Objectifs =>
1. Dans l'article sur l'exposition de dessins d'enfants, combien de dessins composaient l'exposition « Déflagrations » ?
2. Poursuivez l'article sur l'exposition de dessins d'enfants à la suite de sa dernière phrase.

« Les dessins d’enfants peuvent compléter les témoignages d’adultes »
Que peuvent avoir en commun le monde de l’art et celui de la justice internationale ? En décembre dernier, la Cité des arts, à Paris, invitait à penser ensemble ces deux univers que rien, a priori, ne semble relier. À l’occasion des 70 ans du traité de Rome, cette petite institution située près de la Seine, dans le quartier du Marais, accueillait un cycle de conférences sur la Cour pénale internationale ainsi que deux expositions liées à l’acte de juger. L’une d’entre elles, nommée « Déflagrations », était constituée de 200 dessins d’enfants montrant dans un style à la fois naïf et précis la réalité des conflits armés. Cette exposition est le fruit d’un travail de fourmi mené par Zérane S. Girardeau. Commissaire de l’exposition, cette jeune femme veille depuis 2012 à consigner cette singulière mémoire de la guerre. Cette femme passionnée insiste sur la nécessité de faire une place à ces regards d’enfants, témoignages précieux, dont les sciences sociales, et notamment le droit, peuvent s’emparer. Rencontre.

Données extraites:
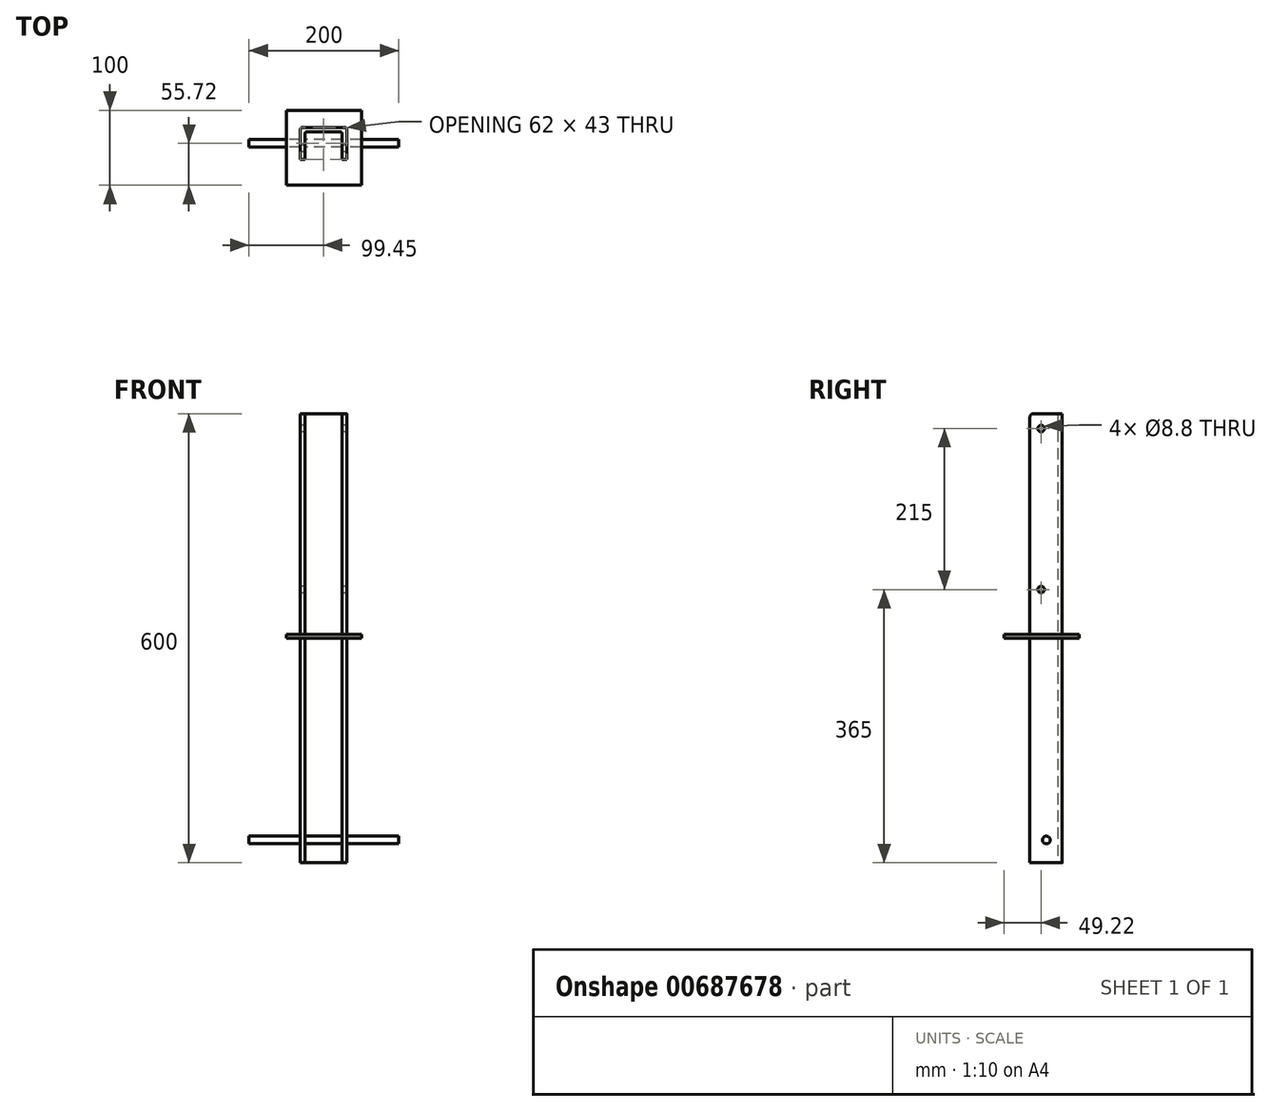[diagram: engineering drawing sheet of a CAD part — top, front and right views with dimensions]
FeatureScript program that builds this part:
annotation { "Feature Type Name" : "Feature", "Feature Type Description" : "" }
export const myFeature = defineFeature(function(context is Context, id is Id, definition is map)
    precondition{}
    {
        {
            var Q0;
            Q0=qCreatedBy(makeId("Top.planeOp"),FACE);
            var sketch = newSketch(context, id + "F0", { "sketchPlane" : qUnion([Q0])});
            skLineSegment(sketch, "E0", {"start": v(-25.55, -15.78) * mm, "end": v(-25.55, 18.22) * mm});
            skLineSegment(sketch, "E1", {"start": v(-22.55, 21.22) * mm, "end": v(21.45, 21.22) * mm});
            skLineSegment(sketch, "E2", {"start": v(24.45, 18.22) * mm, "end": v(24.45, -15.78) * mm});
            skLineSegment(sketch, "E3.0", {"start": v(30.45, 24.22) * mm, "end": v(30.45, -15.78) * mm});
            skLineSegment(sketch, "E3.1", {"start": v(-28.55, 27.22) * mm, "end": v(27.45, 27.22) * mm});
            skLineSegment(sketch, "E3.2", {"start": v(-31.55, -15.78) * mm, "end": v(-31.55, 24.22) * mm});
            skLineSegment(sketch, "E4", {"start": v(30.45, -15.78) * mm, "end": v(24.45, -15.78) * mm});
            skLineSegment(sketch, "E5", {"start": v(-25.55, -15.78) * mm, "end": v(-31.55, -15.78) * mm});
            skPoint(sketch, "E6.visualSharp", {"position": v(-25.55, 21.22) * mm});
            skArc(sketch, "E6.filletArc", {"start": v(-22.55, 21.22) * mm, "mid": v(-24.67, 20.34) * mm, "end": v(-25.55, 18.22) * mm});
            skPoint(sketch, "E7.visualSharp", {"position": v(24.45, 21.22) * mm});
            skArc(sketch, "E7.filletArc", {"start": v(24.45, 18.22) * mm, "mid": v(23.57, 20.34) * mm, "end": v(21.45, 21.22) * mm});
            skPoint(sketch, "E8.visualSharp", {"position": v(-31.55, 27.22) * mm});
            skArc(sketch, "E8.filletArc", {"start": v(-28.55, 27.22) * mm, "mid": v(-30.67, 26.34) * mm, "end": v(-31.55, 24.22) * mm});
            skPoint(sketch, "E9.visualSharp", {"position": v(30.45, 27.22) * mm});
            skArc(sketch, "E9.filletArc", {"start": v(30.45, 24.22) * mm, "mid": v(29.57, 26.34) * mm, "end": v(27.45, 27.22) * mm});
            skSolve(sketch);
        }
        {
            var Q0;
            Q0=makeQuery(id+"F0.imprint","IMPRINT",FACE,{"disambiguationData":[TD([[makeQuery(id+"F0.imprint","IMPRINT",EDGE,{"derivedFrom":sQuery(id+"F0.wireOp",EDGE,"E0")}),1.0]])]});
            extrude(context, id + "F1", {"entities" : qUnion([Q0]), "endBound" : BoundingType.SYMMETRIC, "depth" : 600 * mm, "offsetDistance" : 25 * mm});
        }
        {
            var Q0;
            Q0=qCreatedBy(makeId("Top.planeOp"),FACE);
            var sketch = newSketch(context, id + "F2", { "sketchPlane" : qUnion([Q0])});
            skLineSegment(sketch, "E10.bottom", {"start": v(-50, 50) * mm, "end": v(50, 50) * mm});
            skLineSegment(sketch, "E10.top", {"start": v(-50, -50) * mm, "end": v(50, -50) * mm});
            skLineSegment(sketch, "E10.left", {"start": v(-50, 50) * mm, "end": v(-50, -50) * mm});
            skLineSegment(sketch, "E10.right", {"start": v(50, 50) * mm, "end": v(50, -50) * mm});
            skPoint(sketch, "E10.middle", {"position": v(0, 0) * mm});
            skSolve(sketch);
        }
        {
            var Q0;
            Q0 = qSketchRegion(id + "F2", true);
            extrude(context, id + "F3", {"entities" : qUnion([Q0]), "operationType" : NewBodyOperationType.ADD, "depth" : 5 * mm, "offsetDistance" : 25 * mm});
        }
        {
            var Q0;
            {var subQ2=sQuery(id+"F0.wireOp",EDGE,"E3.2");Q0=makeQuery(id+"F3.boolean.opBoolean","SPLIT",FACE,{"disambiguationData":[TD([makeQuery(id+"F3.opExtrude","CAP_FACE",FACE,{"disambiguationData":[OSD([sQuery(id+"F2.wireOp",EDGE,"E10.bottom"),sQuery(id+"F2.wireOp",EDGE,"E10.top"),sQuery(id+"F2.wireOp",EDGE,"E10.left"),sQuery(id+"F2.wireOp",EDGE,"E10.right")])],"isStart":false})])],"derivedFrom":makeQuery(id+"F1.opExtrude","SWEPT_FACE",FACE,{"disambiguationData":[OSD([subQ2])]})});}
            var sketch = newSketch(context, id + "F4", { "sketchPlane" : qUnion([Q0])});
            skPoint(sketch, "E11", {"position": v(0.78, 65) * mm});
            skPoint(sketch, "E12", {"position": v(0.78, 280) * mm});
            skSolve(sketch);
        }
        {
            var Q0;
            Q0=sQuery(id+"F4.wireOp",VERTEX,"E12");
            var Q1;
            Q1=sQuery(id+"F4.wireOp",VERTEX,"E11");
            var Q2;
            Q2=makeQuery(id+"F1.opExtrude","SWEPT_BODY",BODY,{"disambiguationData":[OSD([sQuery(id+"F0.wireOp",EDGE,"E0"),sQuery(id+"F0.wireOp",EDGE,"E1"),sQuery(id+"F0.wireOp",EDGE,"E2"),sQuery(id+"F0.wireOp",EDGE,"E3.0"),sQuery(id+"F0.wireOp",EDGE,"E3.1"),sQuery(id+"F0.wireOp",EDGE,"E3.2"),sQuery(id+"F0.wireOp",EDGE,"E4"),sQuery(id+"F0.wireOp",EDGE,"E5"),sQuery(id+"F0.wireOp",EDGE,"E6.filletArc"),sQuery(id+"F0.wireOp",EDGE,"E7.filletArc"),sQuery(id+"F0.wireOp",EDGE,"E8.filletArc"),sQuery(id+"F0.wireOp",EDGE,"E9.filletArc")])]});
            hole(context, id + "F5", {"style" : HoleStyle.SIMPLE, "endStyle" : HoleEndStyle.THROUGH, "standardTappedOrClearance" : lookupTablePath({ "standard" : "ISO", "fit" : "Normal", "size" : "M8", "type" : "Clearance" }), "standardBlindInLast" : lookupTablePath({ "fit" : "Standard", "standard" : "ISO", "size" : "M8", "type" : "Clearance" }), "holeDiameter" : 8.8 * mm, "majorDiameter" : 5 * mm, "isTappedThrough" : true, "tappedDepth" : 12 * mm, "tapClearance" : 3, "locations" : qUnion([Q0, Q1]), "scope" : qUnion([Q2])});
        }
        {
            var Q0;
            Q0=makeQuery(id+"F1.opExtrude","CAP_EDGE",EDGE,{"disambiguationData":[OSD([sQuery(id+"F0.wireOp",EDGE,"E5")])],"isStart":false});
            var Q1;
            Q1=makeQuery(id+"F1.opExtrude","CAP_EDGE",EDGE,{"disambiguationData":[OSD([sQuery(id+"F0.wireOp",EDGE,"E4")])],"isStart":false});
            fillet(context, id + "F6", {"entities" : qUnion([Q0, Q1]), "radius" : 5 * mm, "tangentPropagation" : true, "allowEdgeOverflow" : false});
        }
        {
            var Q0;
            Q0=qCreatedBy(makeId("Right.planeOp"),FACE);
            var sketch = newSketch(context, id + "F7", { "sketchPlane" : qUnion([Q0])});
            skCircle(sketch, "E13", {"center": v(6.07, -269.52) * mm, "radius": 5.12 * mm});
            skSolve(sketch);
        }
        {
            var Q0;
            Q0 = qSketchRegion(id + "F7", true);
            extrude(context, id + "F8", {"entities" : qUnion([Q0]), "operationType" : NewBodyOperationType.ADD, "endBound" : BoundingType.SYMMETRIC, "depth" : 200 * mm, "offsetDistance" : 25 * mm});
        }
    });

Réponses de l'exercice =>
1. Elle comptait 200 dessins d'enfants.

2.
Les Petites Affiches
Quelle est la génèse de l’exposition « Déflagrations » ?
Zérane S. Girardeau
Le projet a germé dans mon esprit en 2011, au début de la guerre en Syrie. Abreuvée d’images de cette guerre, j’ai craint de m’y habituer. J’ai commencé à l’écrire en 2012. Le résultat est cette exposition, dont l’ambition est de montrer un siècle de violence de masse dessiné par les enfants témoins, victimes ou acteurs des guerres. Le terme de violences de masse est une définition non académique qui regroupe guerres, crimes de masse et génocides. Pour monter cette exposition, j’ai vu quelques milliers de dessins. J’en ai sélectionné 200. Ces sources sont présentées de manière variée : l’exposition intègre de courtes séquences audiovisuelles, des contributions d’artistes, des textes d’écrivains, qui sont autant de pauses et de ponctuation dans ce parcours. Ces dessins ont aussi été rassemblés dans un livre préfacé par l’anthropologue Françoise Héritier, qui a été jusqu’à la fin de sa vie la marraine de ce projet.
LPA
Pourquoi avoir entamé ces recherches ?
Z. S. G.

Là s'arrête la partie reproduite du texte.